Original fromquantamagazine.org , author: Kevin Hartnett, Chinese version starting in the micro-channel public number: Neural reality (ID: neureality), Translation: amequli, editor: Little Sunflower, titled from Stephan Schmitz

Human vision is a huge puzzle: the world’s lifelike portraits are presented in front of our eyes, and the brain’s visual system receives very limited information from the world itself. Most of what we “see” comes from our imagination.

“A lot of things that you think you see with your own eyes are from your own imagination.” New York University mathematician Yang Lizhen (Lai-Sang Young) means, “In fact, you didn’t see them.”

But the brain must be an expert in creating a visual world, otherwise we will often stumble. Unfortunately, relying solely on anatomy to reveal the brain’s mechanism for creating visual images is as difficult as staring at a car engine to try to break the laws of thermodynamics.

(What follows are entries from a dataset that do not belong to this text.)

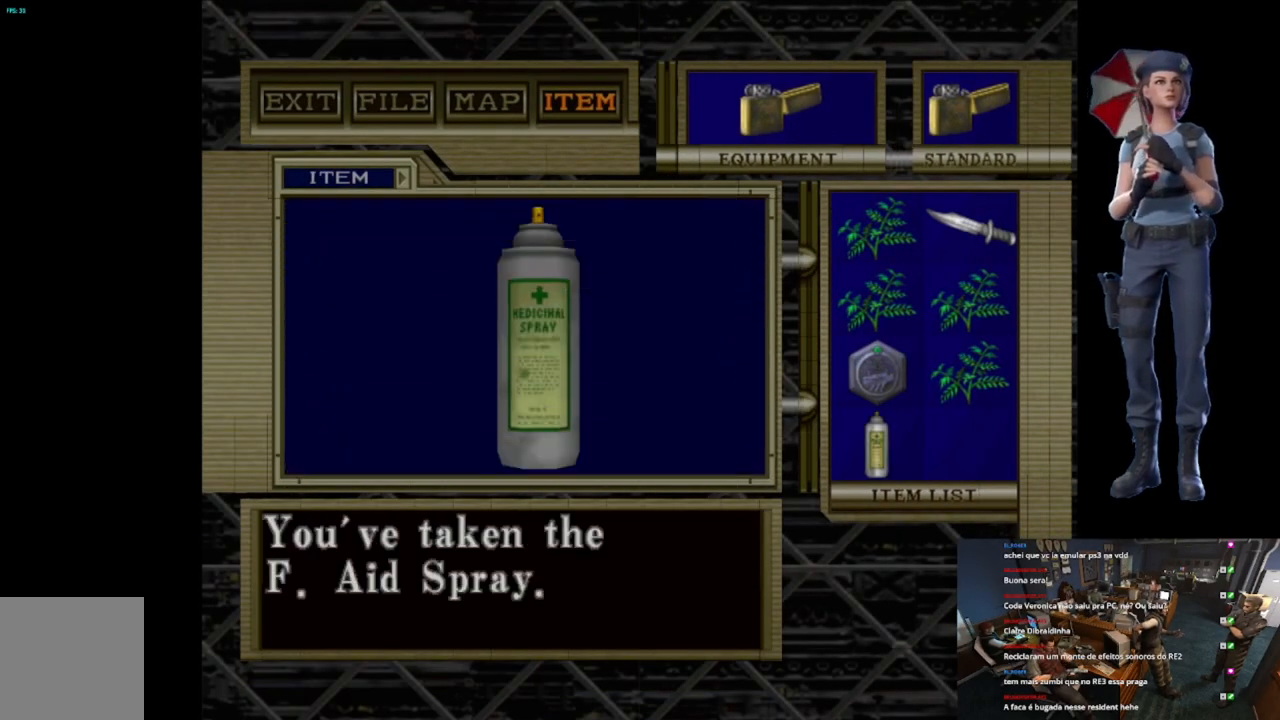
{"buttons": ["A"], "left_stick": "center", "right_stick": "center", "events": [[50, "A", "up"], [83, "A", "down"], [234, "A", "up"], [250, "A", "down"]]}
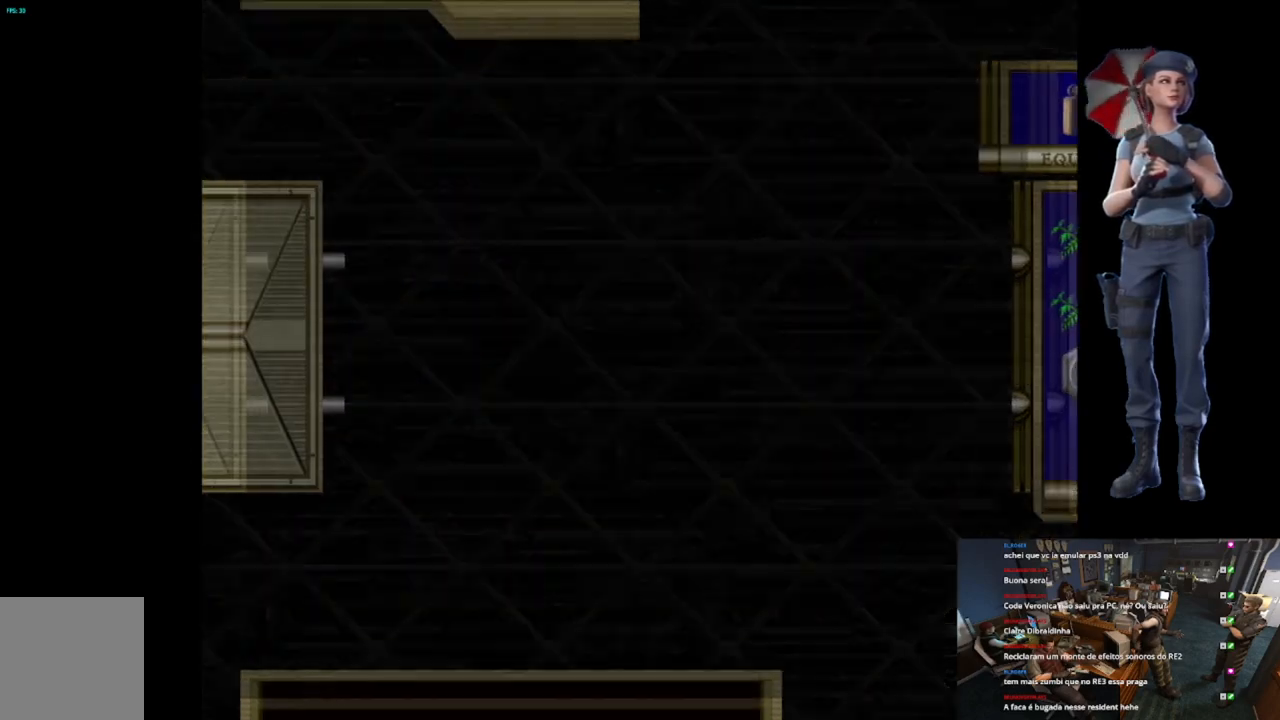
{"buttons": ["X"], "left_stick": "up-left", "right_stick": "center", "events": [[100, "left_stick", "up-left"], [183, "A", "up"], [300, "X", "down"]]}
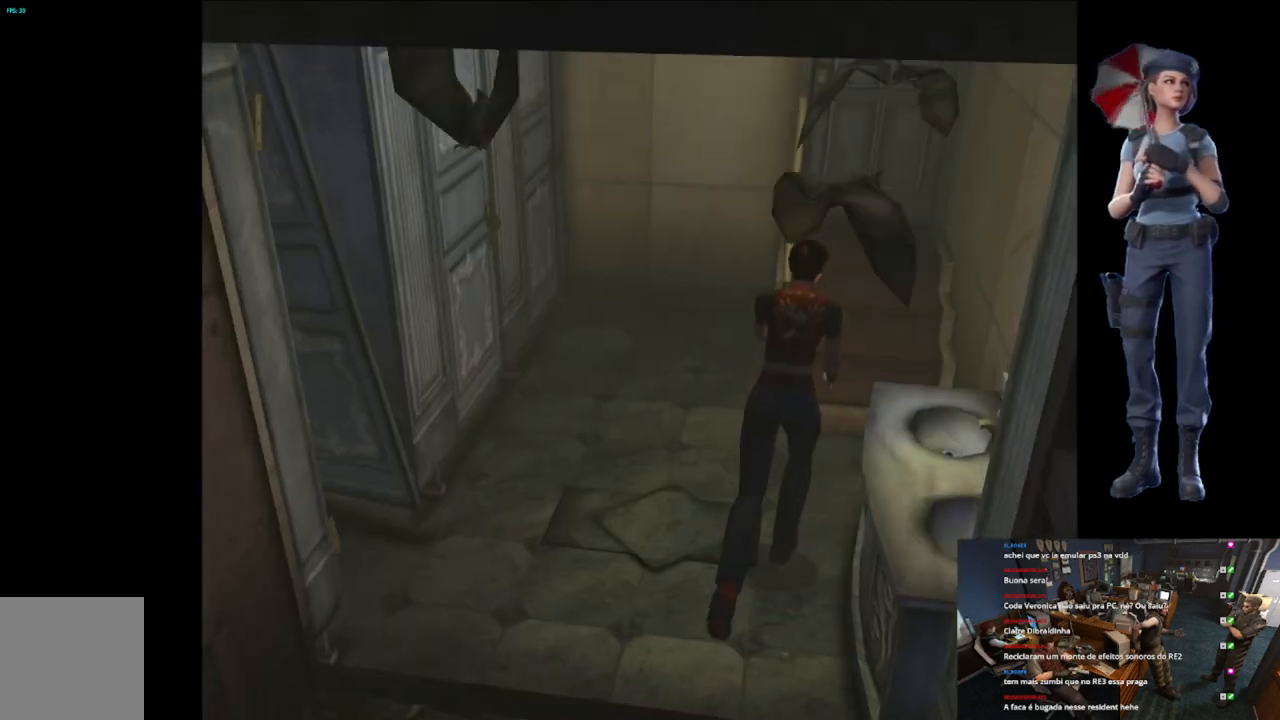
{"buttons": ["A", "X"], "left_stick": "up-left", "right_stick": "center", "events": [[83, "left_stick", "up"], [217, "left_stick", "up-right"], [467, "left_stick", "up-left"], [501, "A", "down"]]}
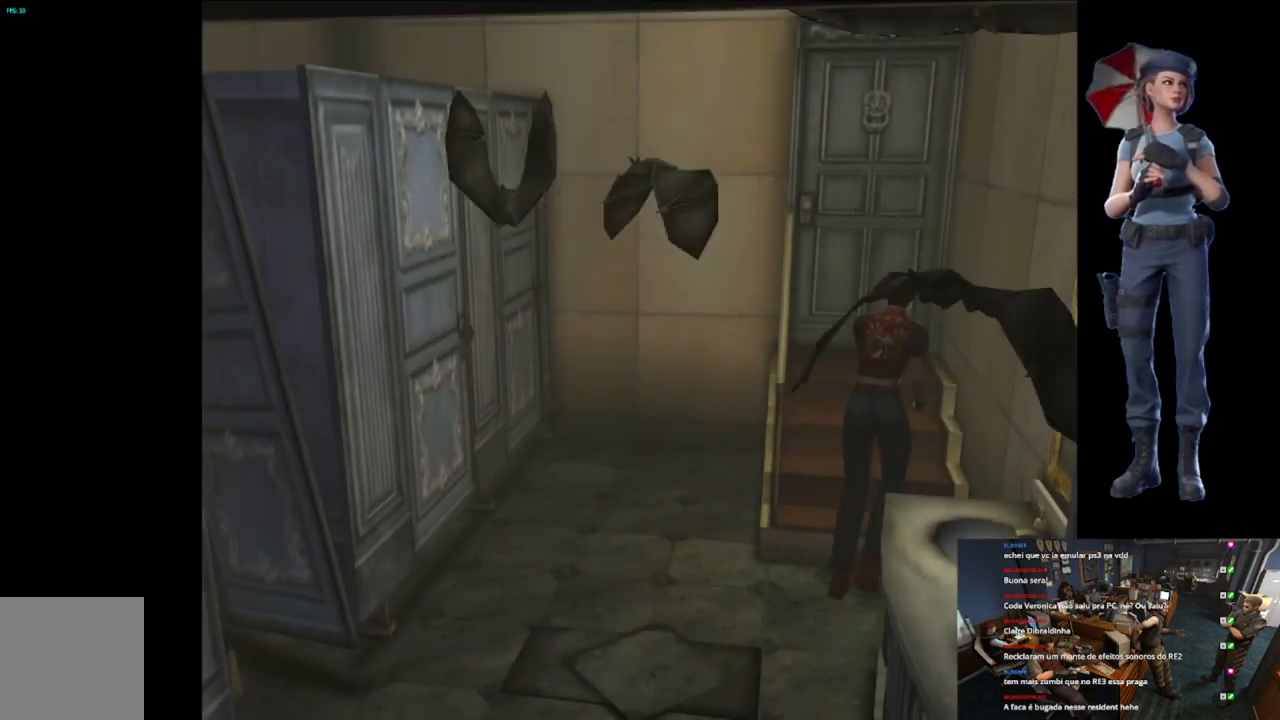
{"buttons": ["A", "X"], "left_stick": "up", "right_stick": "center", "events": [[150, "left_stick", "up"], [166, "A", "up"], [200, "A", "down"], [417, "A", "up"], [433, "A", "down"]]}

A new study shows that mathematics is the key to solving this problem. In the past few years, Yang Lizhen and colleagues at New York University, nervesRobert Shapley (Robert Shapley) and mathematician Logan Shalik (Logan Chariker), participated in an unprecedented collaboration. They are building a mathematical model that integrates the results of many years of biological experiments to illustrate how the brain reproduces the world’s appearance with limited visual information.

New York University mathematician Yang Lizhen (left) and neuroscientist Robert Shapley (right)

Source: Courtesy of NYU Photo Bureau; Paul Lee, Center for Neural Science, NYU

“In my opinion, the role of theorist is to grasp the whole world through piecemeal knowledge.” Yang Lizhen said, “The experiment itself does not explain how a mechanism works.”

Yang Lizhen and her partners are gradually building their models to incorporate basic visual elements one by one. They have successfully explained how neurons in the visual cortex interact to detect changes in the edges of objects and contrast. Currently, they are exploring the mechanism by which the brain senses the direction of movement of an object.

This study is still the first. In order to simulate human vision, earlier models made various wishful assumptions about the visual cortex. However, the models of Yang Lizhen, Shapley, and Shalik do not avoid the harsh and non-intuitive biological characteristics of the visual cortex, and on this basis understand the way visuals are formed.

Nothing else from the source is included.